Question

A floodlight illuminates a tall vertical wall that is 6m from it. A man, 2m tall, walks towards the wall in front of the light. HELP! I need to find a function that gives the height of his shadow as a function of his distance from the light???

Answer 1

application of derivatives :)

Answer 2

how fast is he walking?

Answer 3

nice art!

Answer 4

i got a tattoo like that lol

Answer 5

\[\frac{ds}{dt}=\frac{ds}{}\frac{}{dt}\]
we need something to relate this to; most likely the speed of the walk

\[\frac{ds}{dt}=\frac{ds}{dw}\frac{dw}{dt}\]
or some combo if chains

Answer 6

6-d = x
h = 2

s^2 = (6-d)^2 + 2^2

Answer 7

im thinking of this as how fast the shadow is moving; wrong question altogether

Answer 8

the shadow itself as a function

Answer 9

you have similar triangles;

6 is to 6-(distance from light)
as
2 is to (height of shadow)

Answer 10

ya, I'm confused. There is no rate given?!?! That literally is what the question says.....I'm doing a Calculus course by correspondence....frustrating to say the least! The next question says "what is his shadow height when he is 1m from the light?"...and i| know the answer is 12?!?!? does that help??

Answer 11

but 6 is a horizontal measure as well as x...I was thinking hte same thing but having a mental block...can't make up the triangle, as I dont' know the height of the light?

Answer 12

the ratio would be:
\[\frac{6}{2}=\frac{6-d}{sh}\]

Answer 13

the light is at ground level; its a flood light

Answer 14

my 6-d is wrong; it should simply be d

Answer 15

\[\frac{6}{2}=\frac{d}{sh}\frac{\text{ distance from light}}{\text{ height of shadow}}\]

the ratios are good since we are ddealing with similar triangles right?

Answer 16

height of his shadow as a function of his distance from the light
got to revise it still

\[\frac{6}{sh}=\frac{d}{2}\]
thats better

Answer 17

shadow height = 12/d

Answer 18

does that make sense to you?

Answer 19

similar triangles produce a scalar effect; so we ratio the measurements

Answer 20

sort of....it makes sense because I understand that I needed to set up ratios, and I know the answer when d=1 is 12, but why match the 6 with the s and the d with his height? how will I know for future questions which ones match up?

Answer 21

the wall never moves; so its always at a distance of 6; the shadow is always on the wall, so its gots to be part of that specific triangle

the height of the man never changes; so it has to be part of the triangle that moves as the man moves

Answer 22

man height (2) is to shadow height
as
distance is to wall distance (6)

\[\frac{2}{d}=\frac{sh}{6}\]
solve for sh: sh = 12/d

Answer 23

ok, got it, thanks! next questions is to find a function that gives the rate of change of the shadow, so, I guess differentiate it,,,,,correct?

Answer 24

rate of change with respect to what? time or distance?

Answer 25

distance

Answer 26

might as well do it both ways :)

Answer 27

wrt distance we get
\[\frac{d}{dd}(sh=12/d)\implies\frac{d\ sh}{dd}=\frac{-12}{d^2}*\frac{dd}{dd}\]

Answer 28

wrt time its pretty much the same:

\[\frac{d}{dt}(sh=12/d)\implies\frac{d\ sh}{dt}=\frac{-12}{d^2}*\frac{dd}{dt}\]

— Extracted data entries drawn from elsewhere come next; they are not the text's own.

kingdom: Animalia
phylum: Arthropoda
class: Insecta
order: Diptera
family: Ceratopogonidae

notice the denominator "dd" is now "dt"

Answer 29

dd/dt is the speed at which the guy walks

Answer 30

what's dd/dd in above answer? I got -12/d^2 but didn't write dd/dd...is that wrong?

Answer 31

its a part of derivatives that they never teach you, hoping to confuse you later on ...

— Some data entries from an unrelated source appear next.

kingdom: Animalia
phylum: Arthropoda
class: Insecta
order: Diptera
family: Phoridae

recall that the chain rule always pops out a derived bit. for example:

\[\frac{d}{dx}(5y^3)=15y^2*\frac{dy}{dx}\text{ ;the chain rule poped out a derived bit of dy/dx}\]

\[\frac{d}{dx}(6x^2)=12x*\frac{dx}{dx}\text{ ; since dx/dx = 1 they tend to omit it}\]

Answer 32

dd/dd is just the derived bit of distance with respect to distance

Answer 33

it would do you good to keep all your derived bit intact until the end so that you can sort thru them afterwards. make sense?

Answer 34

yup. thanks so much! probably be asking for more help shortly....we'll see! lol!